My aim here has been to develop a model to explore the optimal time to build a potentially dangerous superintelligent system. Act too quickly and the superintelligent system might be more dangerous than necessary; but if we wait too long we may instead expose ourselves to background risks that we could have used our superintelligent system to avoid. Hence, the optimal time to build a superintelligent system depends not only on the risk that such a system causes extinction, but also on both the background extinction risk and on the rate at which we can improve the safety of our superintelligent systems. While any quantitative estimate of the optimal AI risk to accept is necessarily very speculative, I was surprised by how easily risks on the order of a few percent could turn out to be a rational gamble for humanity.
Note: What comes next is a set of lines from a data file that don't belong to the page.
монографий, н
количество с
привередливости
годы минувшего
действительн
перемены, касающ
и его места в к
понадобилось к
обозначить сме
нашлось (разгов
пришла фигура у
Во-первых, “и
Rather worryingly, selfish actors who value their own survival should be willing to take even riskier gambles, such that spreading AI safety techniques may not always reduce existential risk.

Acknowledgements

I’m grateful to Abigail Thomas, Owen Cotton-Barratt, and Fin Moorhouse, for encouragement, discussions, and feedback.

↩︎
This categorization of risks is introduced by Nick Bostrom in Superintelligence, although he uses the term step risk rather than transition risk used by Toby Ord in Chapter 7 of The Precipice.
↩︎
In essence this means that we are ignoring the possibility that some “win-states” might be better much better than others, and are assuming that the value of the win-state is so great that additional pleasure or suffering which occurs before the win-state can be ignored.
↩︎
This is only true locally. In some cases it is possible that after waiting a sufficiently long time, $P (t)$ will increase again, leading to an overall increase in the probability that humanity survives.